消費が「モテ」へつながる時代は終わりつつある、一部を除き
ただし、今のアラサー世代以下から確実に起きている変化としていえるのは、「消費」と「モテ」の関連性が薄くなってきた事実だ。バイクや高級時計など、趣味へ無限に消費する若者はいまだに一定数存在する。ただ「消費すればモテる」という価値観は薄れてしまった。だから若者は高級品を購入しても、その価値が理解される仲間内でしか披露しない。恋人候補に見せようものなら「浪費家」の烙印を押され、いっそモテなくなる恐れすらあるからだ。
ただし、このロジックが通じるのは年収1,000万円前後の若者までである。年収1,001万円~億単位の富裕層にとって、いまだに消費は「モテアピール」として君臨し続けている。たとえば平均単価が100万円台後半の高級時計ブランド売り場を見ていると、20代の顧客を見つけることも難しくない。バブリーな時計の外観にふさわしく、身に着けた男性は女性を同伴している。
車でもフェラーリやマクラーレンのVIPパーティでは、急に20代も女性連れの比率が高くなる。年収2,000万円を超える外資系投資銀行員の合コンでは、惜しげもなく会員制バーが利用される。「消費=モテ」というバブル感覚は富裕層に限定はされるものの、いまだに息づいているのだ。
多くの若者にとっては「無料サービス」の比重が大きくなる
もちろん、前述の富裕層は若者のごく一部にとどまる。だからこそ多くの若者にとっては、ほとんどのサービスを無料で使えることが重要な価値となる。

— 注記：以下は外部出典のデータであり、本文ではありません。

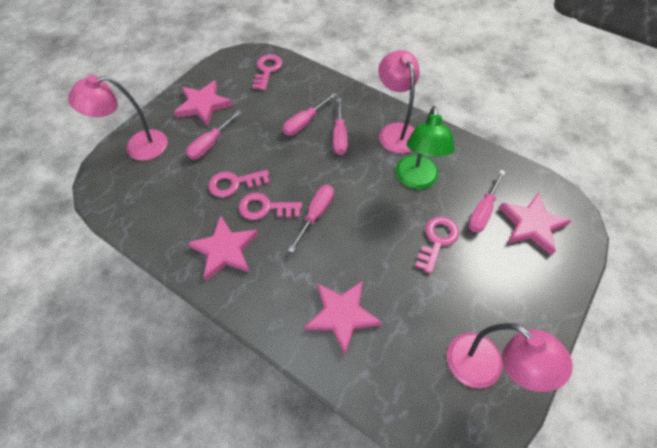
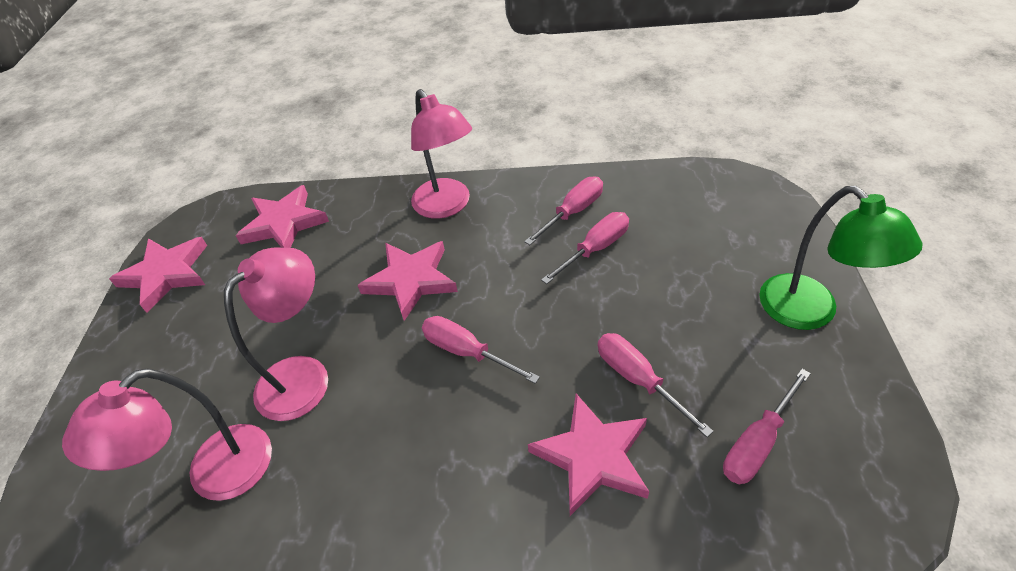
pink key: [208,170,270,197] [239,193,302,220] [252,54,283,90] [415,216,459,274] = 4 -> none = 0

期間限定ならば有名マンガを無料で読めるアプリ「LINEマンガ」は20~30代から支持され1,600万ダウンロードを達成した。「ユーチューバー」の単語で一躍全世代への知名度を上げた動画サイト「YouTube」も基本無料である。アップロードされたアーティストの公式映像を見つつ、カラオケの練習をする若者は多い。その成果として人気曲『打上花火』(DAOKO × 米津玄師)はYouTube上で驚異の再生回数1億回を達成している。
無料であることは「ラッキー、お得」から「当たり前」に変化した。それは決してネガティブな側面ばかりを持つものではない。無料アプリの収入源は広告が主であり、それは「若者以外」が新しい消費を喚起するコミュニケーションの機会でもある。
いちはやく若者が使っている道具を理解し、刺さる広告を届けられるか。それが若者の、ひいては未来の「おっさん・おばさん」世代の消費を運命づけるだろう。